The most expansive portion of the proposed Park would be that on the west side of Knox street, fronting on the Parade Ground; but if this block should present an unsurmountable objection on the account of expense, it might be excluded from the Park and left to private ownership, forming a block say three hundred feet deep, containing about ten acres west of the Parade Ground and east of the new Park, on which one block of houses could be erected facing the Parade Ground, and another facing the new Park. An avenue one hundred or more feet wide could connect the Park with the Parade Ground. The Park would then contain about forty acres, and including the Parade Ground, three hundred feet distant from it, would embrace fifty acres.
It is not essential to the success of the proposed Washington Park that the bodies should be immediately removed from the old burying grounds, if future burials therein should be prohibited.
Monuments to the honored and distinguished dead are not in themselves inappropriate ornaments or mementos in public Parks and pleasure grounds; on the contrary, if the bones of our great men reposed therein, with suitable monuments and protection, the equestrian and other statues of our heroes would be honored with additional sanctity and power for the education and improvement of the people.
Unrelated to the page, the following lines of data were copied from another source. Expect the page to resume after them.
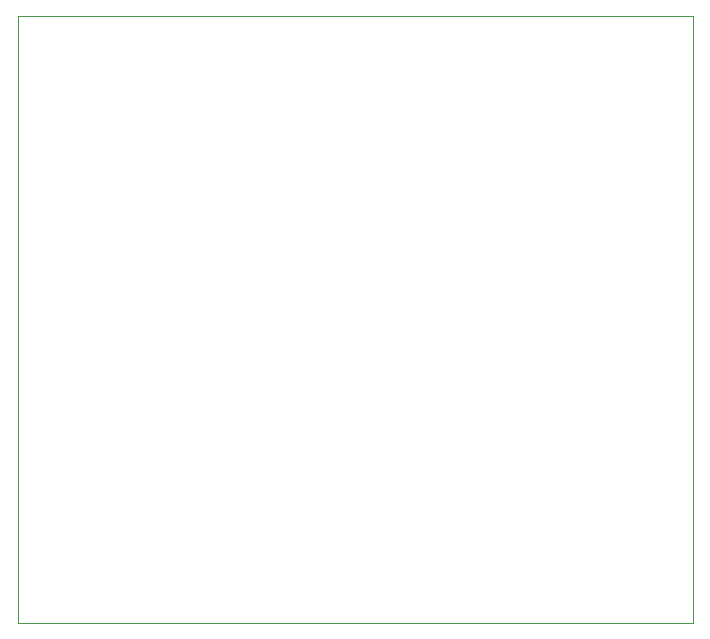
<source format=gbr>
G04 #@! TF.FileFunction,Profile,NP*
%FSLAX46Y46*%
G04 Gerber Fmt 4.6, Leading zero omitted, Abs format (unit mm)*
G04 Created by KiCad (PCBNEW 4.0.7-e0-6372~58~ubuntu16.04.1) date Wed Aug 16 12:04:21 2017*
%MOMM*%
%LPD*%
G01*
G04 APERTURE LIST*
%ADD10C,0.100000*%
G04 APERTURE END LIST*
D10*
X132080000Y-97155000D02*
X132080000Y-45720000D01*
X189230000Y-97155000D02*
X132080000Y-97155000D01*
X189230000Y-45720000D02*
X189230000Y-97155000D01*
X132080000Y-45720000D02*
X189230000Y-45720000D01*
M02*

</source>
When statues or monuments shall be erected in the ancient Capital of New York to her Schuylers, Gansevoorts, Van Vechtens, Spencers, Kents, Van Rensselaers, Buells and Hills, they should be placeed in the public Parks and pleasure grounds, so that the beauties of Nature and the virtues of the dead might vie with each other in the work of instructing and elevation all classes of our citizens.
European cities are being desolated with the battle of contending armies, and impoverished by forced contributions and voluntary payments of large sums of money to support hundreds of thousands of soldiers; we are enjoying peace and plenty; let us now, in this appropriate season, dedicate to the public a suitable and noble Park which will be the pride and ornament of the Capital of the Excelsior State.
We bespeak for the Washington Park that calm, wise, and considerate situation which the importance of the subject to the best interests of the city demands. W.